YOUR TASK »
Reproduce nothing beyond the line containing "pinky tip: (84, 122)". From the first line of the data below down to it, copy each line exactly, without the pictures.

SUPPLIED DATA »
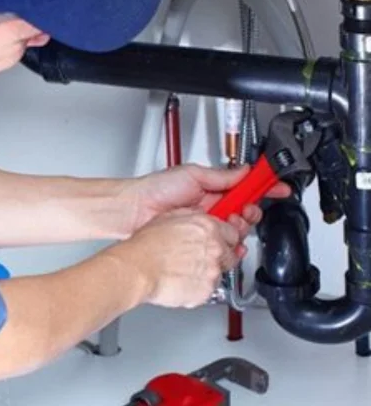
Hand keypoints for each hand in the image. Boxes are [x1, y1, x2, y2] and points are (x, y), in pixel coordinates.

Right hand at [115, 209, 241, 308]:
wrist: (138, 269)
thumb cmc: (147, 245)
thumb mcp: (169, 217)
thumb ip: (193, 217)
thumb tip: (200, 216)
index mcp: (208, 228)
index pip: (234, 231)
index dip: (226, 236)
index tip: (223, 239)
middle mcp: (215, 248)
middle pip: (232, 252)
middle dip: (220, 254)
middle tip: (201, 256)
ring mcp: (213, 271)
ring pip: (221, 272)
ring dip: (209, 270)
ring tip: (186, 268)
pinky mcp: (207, 291)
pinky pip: (210, 288)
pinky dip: (199, 285)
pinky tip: (183, 279)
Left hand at [124, 164, 290, 248]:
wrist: (135, 210)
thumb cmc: (156, 189)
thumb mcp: (192, 174)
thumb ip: (222, 175)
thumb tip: (245, 170)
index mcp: (212, 187)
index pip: (245, 187)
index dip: (264, 187)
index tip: (279, 187)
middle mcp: (212, 206)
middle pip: (246, 211)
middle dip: (251, 211)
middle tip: (243, 210)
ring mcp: (207, 224)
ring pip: (238, 230)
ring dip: (239, 227)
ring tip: (227, 222)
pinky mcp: (200, 240)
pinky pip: (224, 245)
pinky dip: (231, 245)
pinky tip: (228, 241)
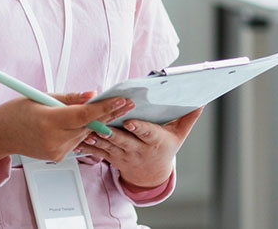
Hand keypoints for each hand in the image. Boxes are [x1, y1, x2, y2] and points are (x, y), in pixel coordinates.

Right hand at [0, 93, 135, 167]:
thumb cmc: (15, 112)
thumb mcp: (40, 98)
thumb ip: (69, 98)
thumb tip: (92, 95)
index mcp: (49, 121)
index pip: (84, 115)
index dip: (105, 108)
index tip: (121, 100)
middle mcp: (54, 139)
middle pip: (89, 126)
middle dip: (109, 114)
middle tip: (128, 103)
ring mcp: (56, 151)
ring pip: (84, 134)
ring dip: (95, 122)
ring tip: (110, 108)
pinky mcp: (57, 157)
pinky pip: (76, 141)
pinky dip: (81, 130)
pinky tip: (84, 122)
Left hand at [74, 107, 202, 188]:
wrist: (151, 174)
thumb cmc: (164, 149)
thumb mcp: (179, 135)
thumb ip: (188, 118)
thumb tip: (201, 102)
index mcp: (154, 142)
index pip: (147, 134)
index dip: (139, 128)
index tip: (131, 122)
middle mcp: (137, 149)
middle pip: (123, 140)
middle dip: (113, 132)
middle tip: (102, 123)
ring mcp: (122, 154)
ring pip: (107, 146)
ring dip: (96, 138)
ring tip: (86, 129)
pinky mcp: (110, 156)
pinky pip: (96, 152)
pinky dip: (86, 146)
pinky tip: (77, 139)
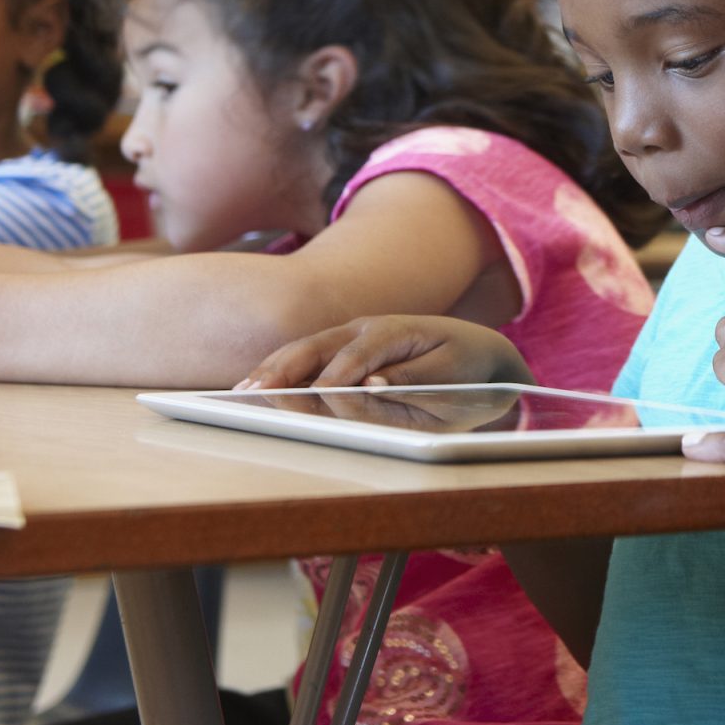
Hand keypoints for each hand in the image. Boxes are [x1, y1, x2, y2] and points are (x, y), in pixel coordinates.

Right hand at [239, 315, 532, 390]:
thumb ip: (409, 382)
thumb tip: (370, 385)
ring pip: (305, 349)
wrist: (482, 353)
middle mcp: (368, 328)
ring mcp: (353, 335)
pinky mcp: (345, 348)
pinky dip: (280, 370)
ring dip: (273, 369)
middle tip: (256, 393)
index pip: (359, 356)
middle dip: (288, 369)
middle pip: (319, 346)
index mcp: (396, 332)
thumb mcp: (450, 380)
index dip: (337, 377)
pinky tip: (256, 386)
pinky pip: (307, 358)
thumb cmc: (466, 371)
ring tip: (242, 392)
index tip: (316, 396)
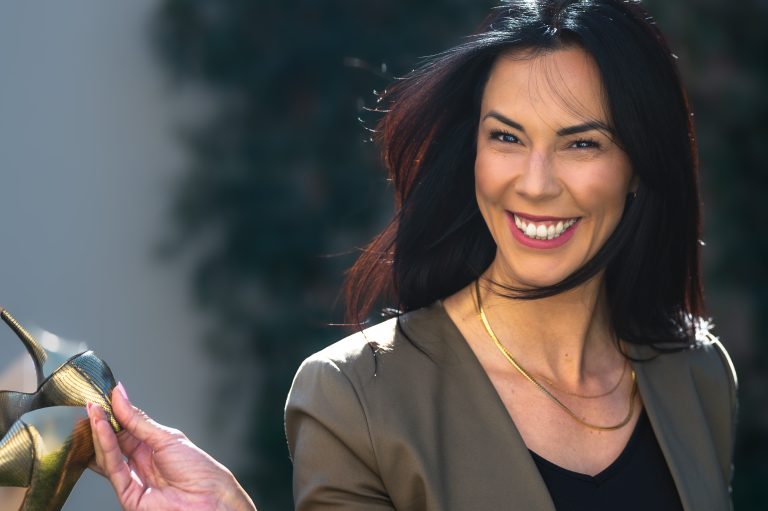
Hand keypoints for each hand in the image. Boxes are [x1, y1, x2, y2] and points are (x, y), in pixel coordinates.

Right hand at [87, 383, 255, 510]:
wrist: (208, 497)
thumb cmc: (197, 469)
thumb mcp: (167, 437)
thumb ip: (138, 420)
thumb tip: (120, 396)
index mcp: (152, 448)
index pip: (126, 429)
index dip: (113, 415)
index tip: (102, 398)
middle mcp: (140, 463)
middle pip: (114, 442)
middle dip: (101, 423)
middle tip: (91, 404)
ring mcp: (133, 479)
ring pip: (108, 455)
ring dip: (99, 433)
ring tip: (93, 412)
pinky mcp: (127, 495)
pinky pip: (112, 469)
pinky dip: (105, 447)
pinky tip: (102, 428)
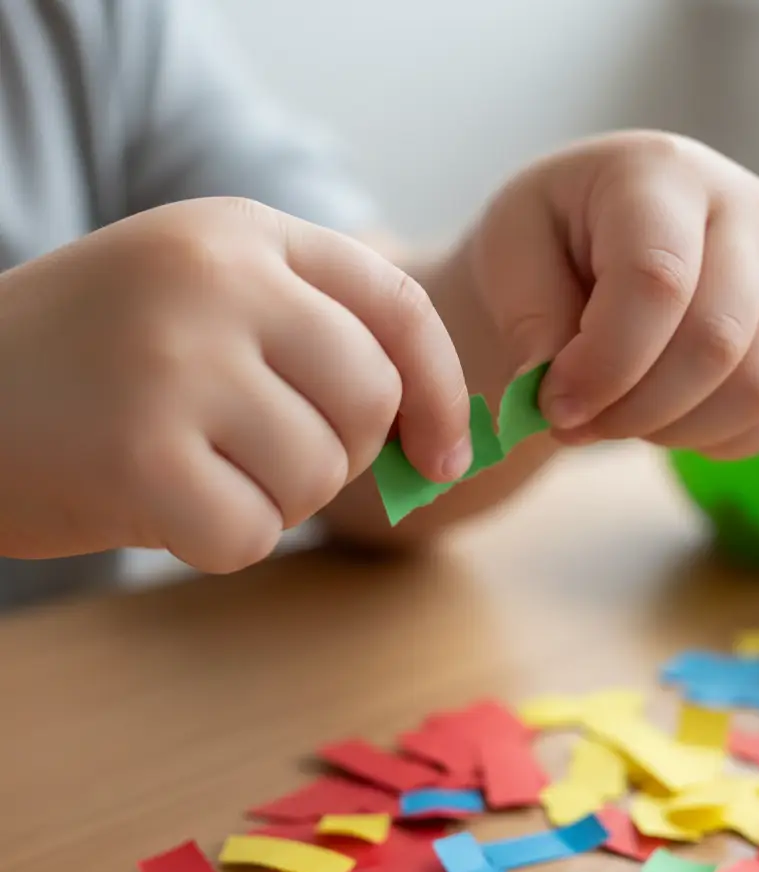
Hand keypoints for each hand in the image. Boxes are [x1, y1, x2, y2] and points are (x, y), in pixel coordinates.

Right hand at [0, 198, 469, 570]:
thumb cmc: (101, 361)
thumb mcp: (208, 305)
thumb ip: (319, 344)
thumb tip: (438, 446)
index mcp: (243, 233)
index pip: (399, 304)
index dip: (441, 390)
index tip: (445, 455)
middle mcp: (217, 280)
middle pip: (371, 397)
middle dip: (344, 454)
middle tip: (270, 457)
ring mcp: (176, 360)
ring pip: (319, 474)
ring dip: (277, 499)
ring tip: (200, 469)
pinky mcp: (138, 453)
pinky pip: (252, 533)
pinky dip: (220, 538)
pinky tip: (159, 505)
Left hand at [460, 130, 758, 457]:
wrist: (588, 243)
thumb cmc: (546, 242)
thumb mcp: (508, 255)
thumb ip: (530, 321)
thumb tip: (563, 398)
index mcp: (660, 173)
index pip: (656, 279)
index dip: (606, 362)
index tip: (554, 405)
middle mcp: (742, 210)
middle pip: (715, 340)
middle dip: (634, 408)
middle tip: (573, 422)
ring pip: (756, 386)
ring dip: (672, 429)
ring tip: (614, 415)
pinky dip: (711, 438)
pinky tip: (659, 418)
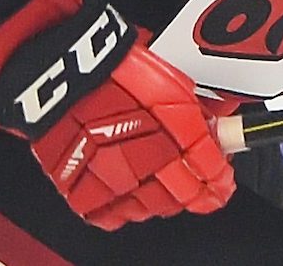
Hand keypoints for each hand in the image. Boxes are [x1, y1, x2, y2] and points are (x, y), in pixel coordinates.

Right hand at [0, 0, 234, 230]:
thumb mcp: (167, 76)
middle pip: (185, 195)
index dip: (220, 179)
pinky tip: (128, 189)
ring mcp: (117, 180)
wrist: (59, 72)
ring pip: (153, 208)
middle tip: (198, 183)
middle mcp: (150, 160)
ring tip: (159, 179)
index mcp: (176, 129)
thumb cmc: (110, 66)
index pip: (211, 171)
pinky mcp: (85, 191)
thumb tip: (222, 117)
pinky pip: (115, 216)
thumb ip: (198, 106)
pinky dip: (125, 207)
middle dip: (197, 190)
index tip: (222, 179)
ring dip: (163, 198)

RESPONSE BOX »
Hand keypoints for each hand in the image. Boxes are [x1, y1, x2, y2] and points are (x, y), in pixel coordinates.

Right hand at [115, 209, 241, 308]:
wrist: (138, 269)
thumb cmc: (147, 245)
thumb mcp: (169, 217)
thumb ip: (193, 217)
thumb tip: (200, 216)
index mcp: (208, 228)
index pip: (234, 231)
index dip: (226, 236)
index tip: (223, 239)
middle mcp: (215, 248)
middle pip: (232, 252)
middle dip: (220, 254)
middle tip: (201, 256)
ring mcp: (213, 271)
ring pip: (221, 272)
ring dip: (209, 270)
ring tip: (186, 268)
pinky mcp: (207, 291)
pinky pip: (210, 288)
pinky dip: (199, 285)
pinky tip: (183, 279)
Left hand at [124, 164, 290, 248]:
wrist: (135, 210)
thumb cmc: (156, 189)
thumb mcp: (192, 174)
thumb ip: (222, 175)
thumb tip: (245, 170)
index mcp: (212, 187)
index pip: (245, 187)
index dip: (264, 187)
index tip: (279, 187)
middle mcp: (212, 206)
middle pip: (246, 211)
middle dip: (251, 211)
middle tip: (243, 210)
ring mcp: (207, 224)
ring pip: (238, 230)
ring dip: (239, 227)
ring tip: (227, 222)
pinky mcp: (200, 240)
pinky pip: (224, 245)
pinky dip: (231, 245)
pinky tip: (228, 241)
Hand keypoints for each hand in the image. Boxes are [x1, y1, x2, y2] and points are (x, y), in pixel coordinates.

Right hand at [0, 93, 135, 167]:
thumb cmc: (15, 112)
thumb mcp: (40, 98)
thumb ip: (69, 98)
thumb tip: (92, 95)
index mcp: (49, 121)
index pip: (84, 115)
index dip: (105, 108)
index tip: (121, 100)
middle mcp: (54, 139)
middle pip: (89, 126)
middle dip: (109, 114)
middle tip: (128, 103)
ring mcp: (56, 151)
ring pip: (84, 134)
ring dip: (95, 122)
ring tip: (110, 108)
pinky mcp: (57, 157)
pinky pip: (76, 141)
pinky dip: (81, 130)
pinky tip: (84, 122)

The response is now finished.